- [WRITTEN TASK 1]:
From the text on tire crown layers, translate this sentence into French: "The radially innermost working crown layer is therefore advantageously the layer that is axially the widest."
- [WRITTEN TASK 2]:
Answer these from the text on tire crown layers:
(a) What simpler description does the text give for layers that are coupled?
(b) In the advantageous embodiment, how many layers of rubber compound are present between the ends of the four working crown layers?
(c) What does the first alternative form of embodiment encourage?
- [WRITTEN TASK 3]:
Continue the text on tire crown layers from its last sentence, keeping the same style.

- [EXCERPTED TEXT]:
----

Within the meaning of the invention, coupled layers are layers the respective reinforcing elements of which are separated radially from one another solely by the presence of the skim layers with which the said layers are skimmed. In other words, layers which are coupled are layers which are in contact with one another.

The presence of this layer of rubber compound makes it possible in particular to limit the shear stresses between the ends of the working crown layers, the said working crown layers having no circumferential stiffness at their ends.

Advantageously too, according to the invention, a layer of rubber compound is arranged between the ends of two adjacent working crown layers. In other words, according to this advantageous embodiment of the invention, three layers of rubber compound are present between the ends of the four working crown layers.

The layers of rubber compound arranged between the ends of two working crown layers may be identical or alternatively may have thicknesses, measured in the radial direction at the end of the narrowest layer, that vary from one pair of working crown layers to the other.

According to a first alternative form of embodiment of the invention, the two working crown layers radially between a radially innermost working crown layer and a radially outermost working crown layer are axially narrower than the two, radially innermost and radially outermost, working crown layers. The radially innermost working crown layer is therefore advantageously the layer that is axially the widest. This first alternative form of embodiment encourages lower dissipation of heat in the shoulder region of the tire.

----

- [MATERIAL PROVIDED]:
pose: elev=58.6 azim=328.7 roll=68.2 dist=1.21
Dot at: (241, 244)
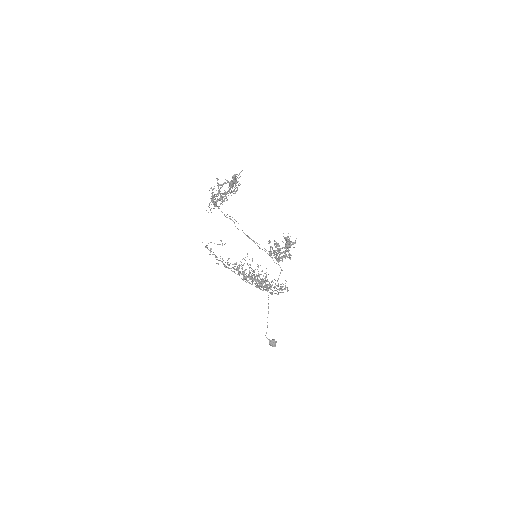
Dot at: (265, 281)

----

- [ANSWER 1]:
La couche de sommet de travail radialement la plus intérieure est donc avantageusement la couche axialement la plus large.

- [ANSWER 2]:
(a) They are layers that are in contact with one another.
(b) Three.
(c) Lower dissipation of heat in the shoulder region of the tire.

- [ANSWER 3]:
According to a second alternative form of embodiment of the invention, the two, radially innermost and radially outermost, working crown layers are axially narrower than the two working crown layers radially between the radially innermost working crown layer and the radially outermost working crown layer. This second alternative form of embodiment is of particular relevance in limiting the damage caused by kerbing. Either: the working crown layer adjacent to the radially innermost layer is the axially widest layer; such a configuration makes it possible to keep the ends of the working layers away from the impact zone. Or: the working crown layer adjacent to the radially outermost layer is the axially widest layer; such a configuration then makes it possible to keep the ends subjected to the impact away from the carcass reinforcement which could be impacted.

According to other alternative forms of embodiment of the invention, a working crown layer radially on the inside or on the outside of the other working crown layers and a working crown layer radially between the radially inner and outer working crown layers are axially wider than the other two working crown layers.

According to another embodiment of the invention, the crown reinforcement is supplemented by a layer of circumferential reinforcing elements.

The presence of a layer of circumferential reinforcing elements goes against the idea of lightening the tire and therefore offsets the performance compromise between lightening and the endurance properties of the tire; the layer of circumferential reinforcing elements may make it possible to improve the endurance of the tire for particularly harsh use.

For preference, at least one layer of circumferential reinforcing elements is radially positioned between two working crown layers.

For preference also, the axial widths of the working crown layers radially adjacent to the layer of circumferential reinforcing elements are greater than the axial width of the said layer of circumferential reinforcing elements.

According to one advantageous embodiment of the invention, the reinforcing elements of at least one layer of circumferential reinforcing elements are metallic reinforcing elements having a secant modulus at 0.7% elongation in the range from 10 to 120 GPa and a maximum tangent modulus of less than 150 GPa.

According to one preferred embodiment, the secant modulus of the reinforcing elements at 0.7% elongation is less than 100 GPa and greater than 20 GPa, preferably in the range from 30 to 90 GPa, and even more preferably less than 80 GPa.

For preference also, the maximum tangent modulus of the reinforcing elements is less than 130 GPa and more preferably less than 120 GPa.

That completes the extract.